Never mind that such rhetorical ploys are fallacies of relevance.

Every day, the credulous and the fanatics accuse skepticism and atheism of being "just another ideology." Every day, skeptics and atheists claim those claims are not true. And every day, skeptics and atheists forget about skepticism and atheism in favour of petty ideological squabbles. You can almost hear the peals of laughter from the theists and the credulous.

When did skepticism become about seeing which "prominent figure" you can topple in order to enhance your status, with strong-arming compliance via boycotts? When did atheism become about who gets to dictate the terms of discussion? When did rhetoric replace argument? Remember argument? The point of an argument is not to win. The point of an argument is to learn, to explore, to tease some signal from the noise.

Getting On-Topic


I have been an open. public skeptic (with unlimited scope of inquiry) and an open, public atheist for over thirty years. For over thirty years I have tried to be an example of careful, deliberate reasoning to those around me. For over thirty years I have waited for an environment where free and open inquiry, free of ideological shackles, might arise from the dogmatic noise of petty personal interests or suffocating doctrine. And look what we are seeing instead. "Skeptic" organizations shun people with differing viewpoints. So-called "freethought" groups seek to impose orthodoxy on the discussion. My primary concern is always with the environment where ideas can be exchanged.

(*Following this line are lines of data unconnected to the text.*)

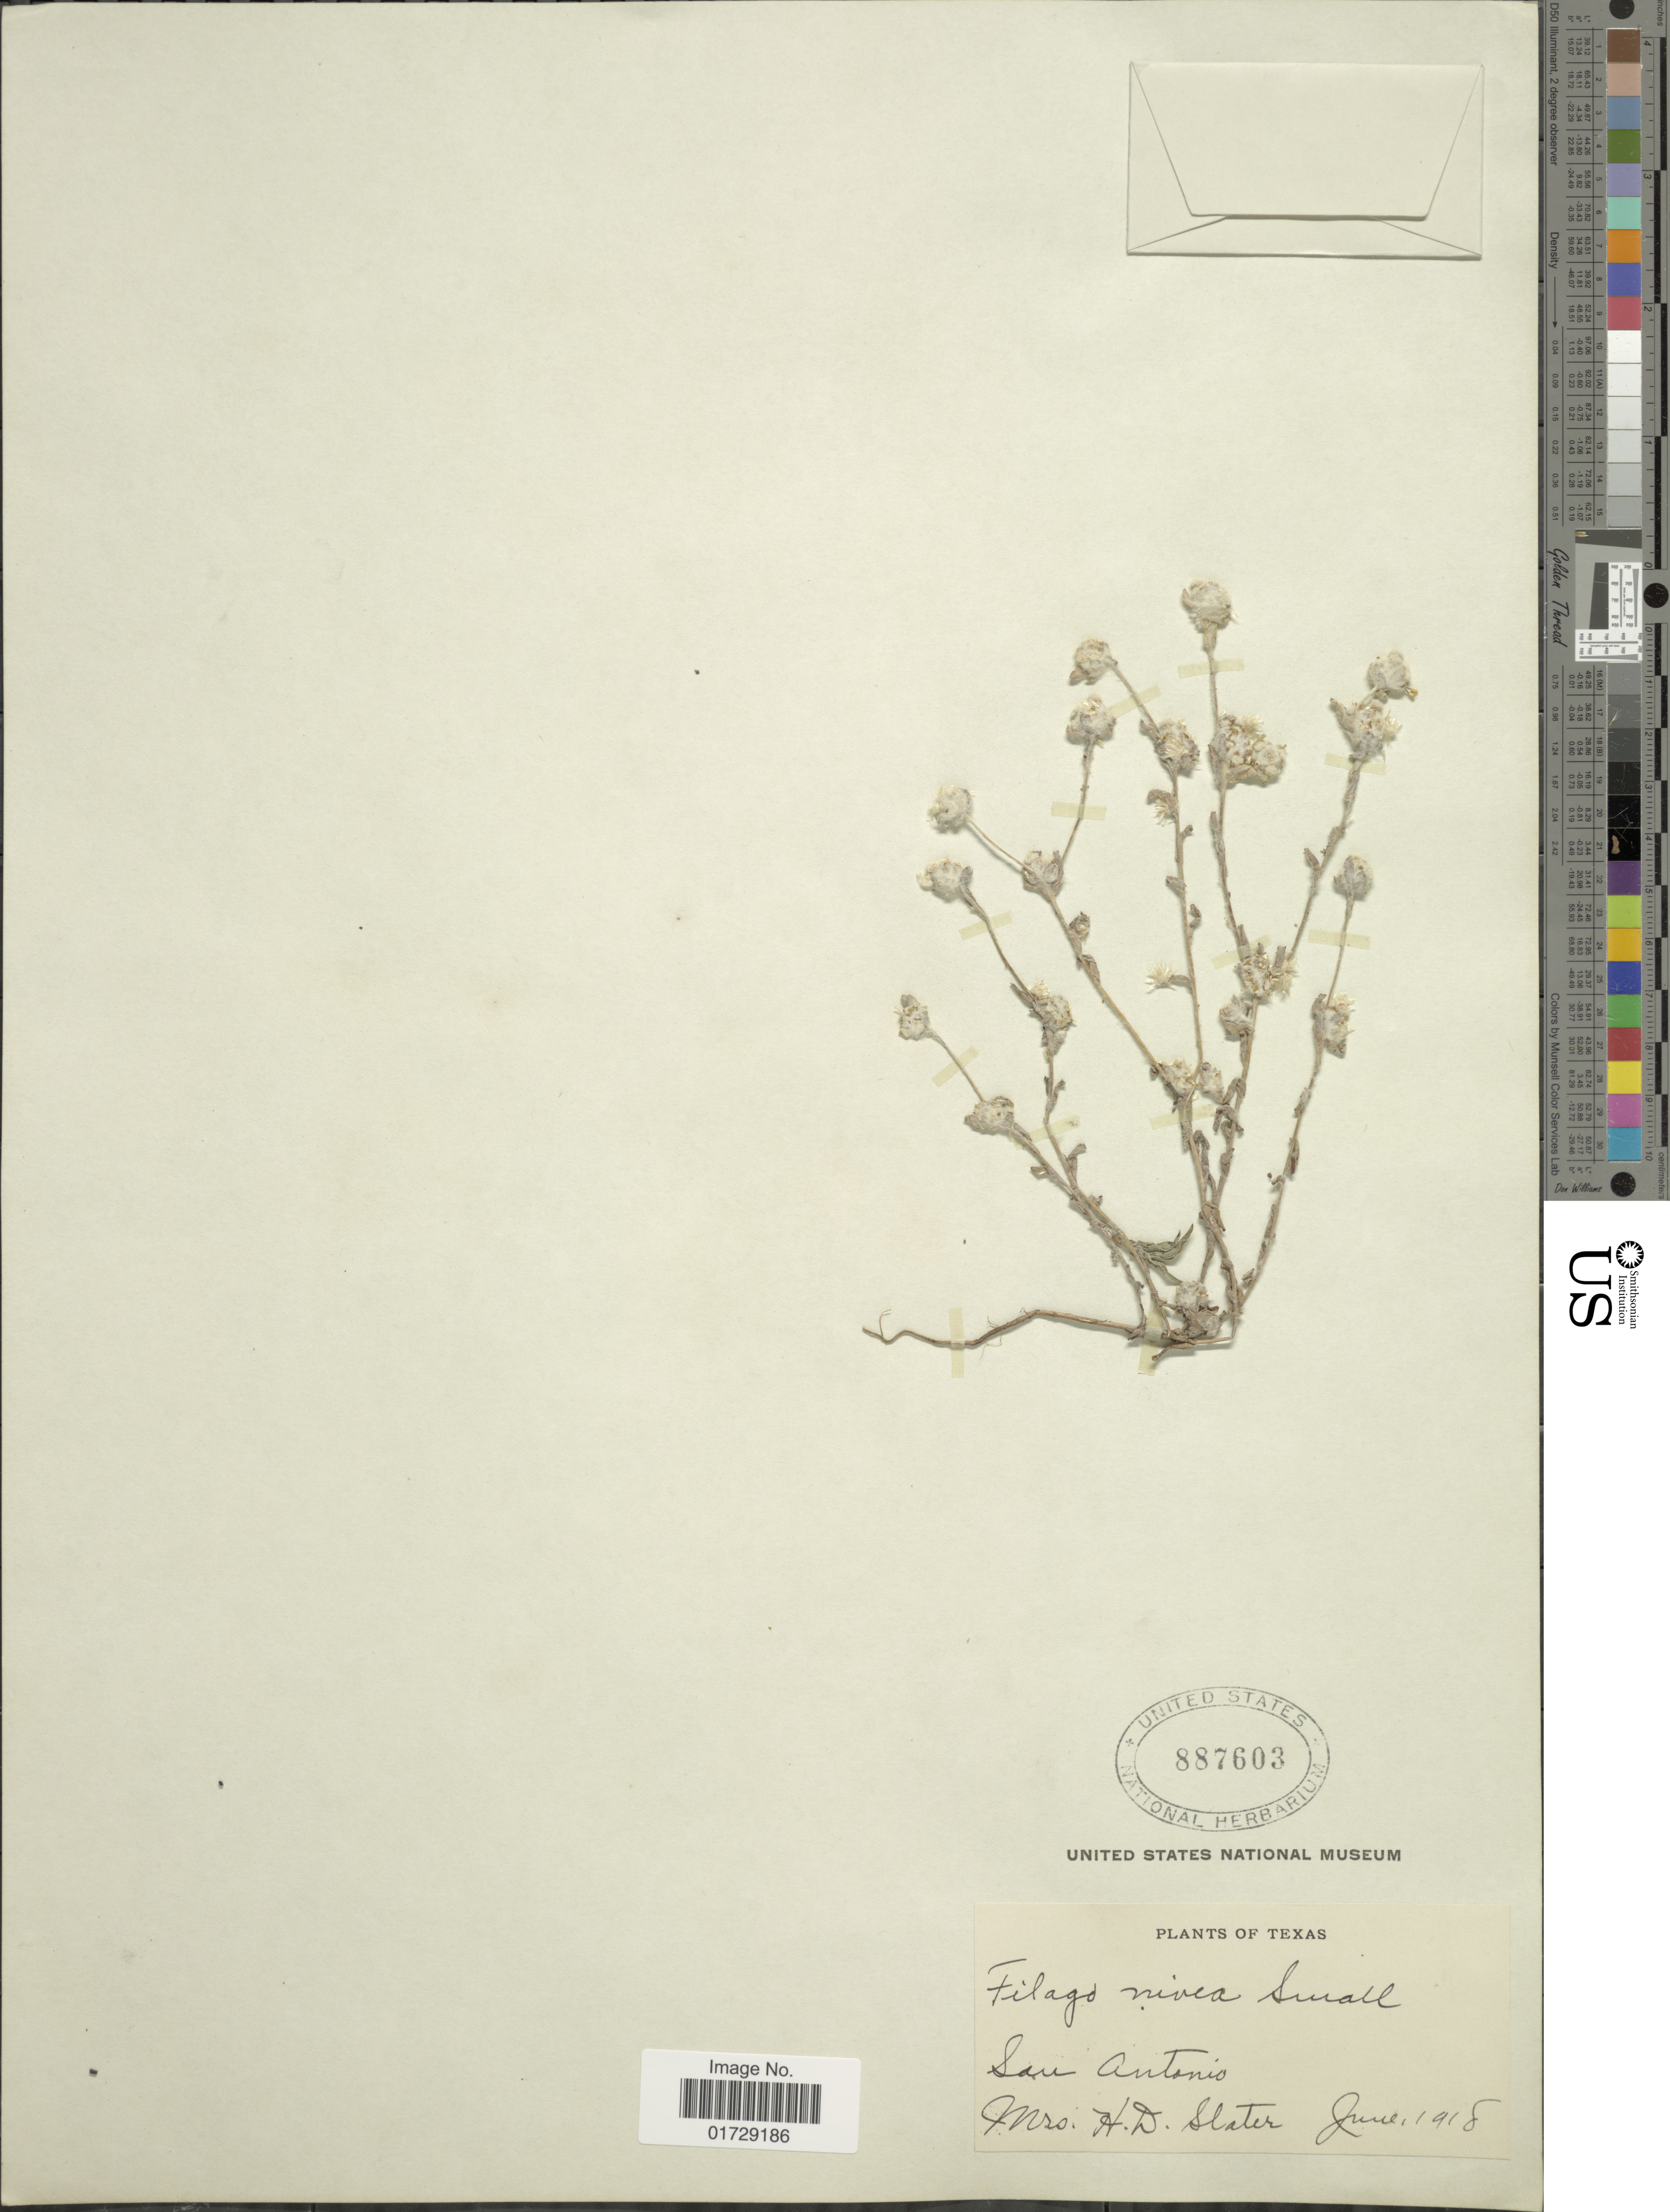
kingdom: Plantae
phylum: Tracheophyta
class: Magnoliopsida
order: Asterales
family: Asteraceae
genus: Evax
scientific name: Evax multicaulis var. multicaulis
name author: DC.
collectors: H. Slater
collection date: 1918-06-01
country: United States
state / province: Texas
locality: San Antonio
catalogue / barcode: US 887603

Aren't those locked in the quagmire of ideological bickering ashamed they so lack focus that they are distracted from the primary subject matters so incredibly easily?

I am interested in skepticism. I am interested in atheism. I am interested in science. I am interested in free and open inquiry. What are you interested in?

1 comment:

  1. Update, from a conversation...

    My issue is with the ideological suffocation of inquiry. Brayton and Myers have now publicly stated that if you aren't cut from their ideological cookie cutter that you have no place on FTB. Well, the owners have a right to decide what goes on their site, but they do not have the right to claim to speak for freethought when they clearly have no idea what free and open inquiry is about.

    Free and open inquiry requires an environment where dissenting opinions/views are not just tolerated, but welcomed, even if sometimes they are distasteful (or even tear-inducing) to the ideologues. No subject matter was ever advanced by mere bobbleheading.

    There is a distressing tendency among certain people in skepticism/atheism to try to claim skepticism/atheism in the name of their ideology. We saw Shermer try to claim that skepticism naturally led to his radical political and economic ideology (Libertarianism). It does not, and it is a distortion of the idea of skepticism to say that it does. He has been licking his wounds ever since. Now we have another group of ideologues trying to control the discourse. There is a reason this is happening and that reason has to do with the limited scope of inquiry ideologues like Shermer try to impose on the definition of skepticism, and Watson/Myers seek to impose on atheism. Atheism has no ideological content, even if theism does. And skepticism, properly understood, is supposed to provide a defence against getting lost in ideological sound and fury.

    Of course, to see Myers defending orthodoxy requirements on FTB is consistent with his disparagement of the inclusive "lack of belief" definition of atheism. I saw the same thing happen with a local "freethought" group who refused association with the CFI because a prominent figure therein publicly expressed some unconventional views. People like Myers want the very idea of atheism to be ideological, to have their desired ideological content incorporated into atheism, and this is intensely dangerous. What will a character like Myers do if the science were to contradict his ideology? The same thing the Church did for a couple of millennia? We already know that Brayton (the owner of FTB) is uninterested in other opinions, and others resort to appeals to pity and effusive anecdote rather than evidence.

    The noise has become so loud, that almost all the signal has been lost.